Something of an oddity even in our culture, my hair is a perfect split of my two sisters’, Hansley with her deep burgundy and Reem with her white hair. While both my sisters were tall and willowy, I used to be soft and curvy, much to my mother’s dismay. “If you only looked more like your sisters, Astrea, we could find you a suitable match that wouldn’t care that you have no magical potential,” she would say in her high-pitched, nasally voice. Since my time in that prison, however, I can’t seem to keep weight on. You must be so happy, Mother, to see your daughter wasting away. Okay, that was dramatic, but compared to my previous body, I feel like I have been shrinking. I have done everything to get my figure back, but my appetite just isn’t there. No matter how many hours a day I run or train, I’m very rarely hungry.

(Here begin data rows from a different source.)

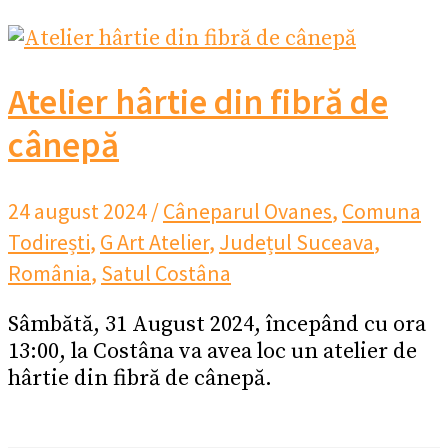
Atelier hârtie din fibră de
cânepă
24 august 2024
/
Câneparul Ovanes
,
Comuna
Todirești
,
G Art Atelier
,
Județul Suceava
,
România
,
Satul Costâna
Sâmbătă, 31 August 2024, începând cu ora
13:00, la Costâna va avea loc un atelier de
hârtie din fibră de cânepă.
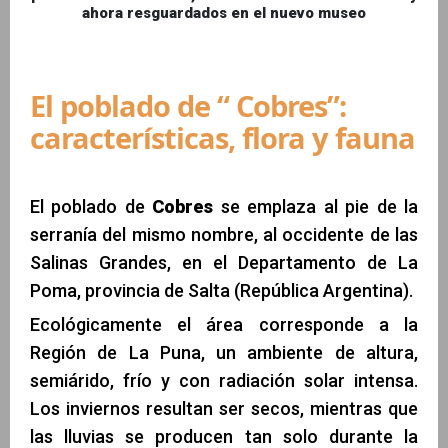
ahora resguardados en el nuevo museo
El poblado de “ Cobres”:
características, flora y fauna
El poblado de
Cobres
se emplaza al pie de la
serranía del mismo nombre, al occidente de las
Salinas Grandes, en el Departamento de La
Poma, provincia de Salta (República Argentina).
Ecológicamente el área corresponde a la
Región de La Puna, un ambiente de altura,
semiárido, frío y con radiación solar intensa.
Los inviernos resultan ser secos, mientras que
las lluvias se producen tan solo durante la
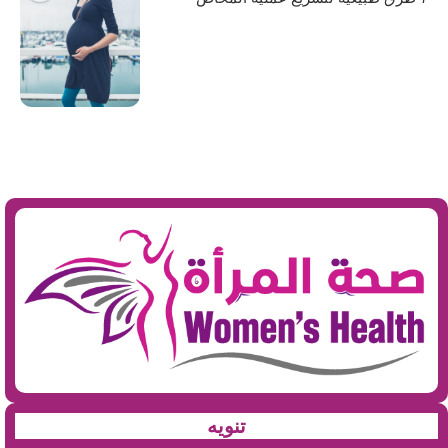
تنويه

"Poppy," I call out into my house as I get up. I move into the small kitchen, if you can call it that, and open up the yellowing fridge. Pulling out some cold chicken, I hear the chittering of the tiny fox before she comes into view.
"Hello, beautiful girl," I coo and bend down to scratch her soft red fur before putting the chicken on a plate for her. Her fur sends a jolt of comfort through me, a sense of calm that pushes against the memories of the past that are threatening to drown me right now. That always seem to want to drag me under.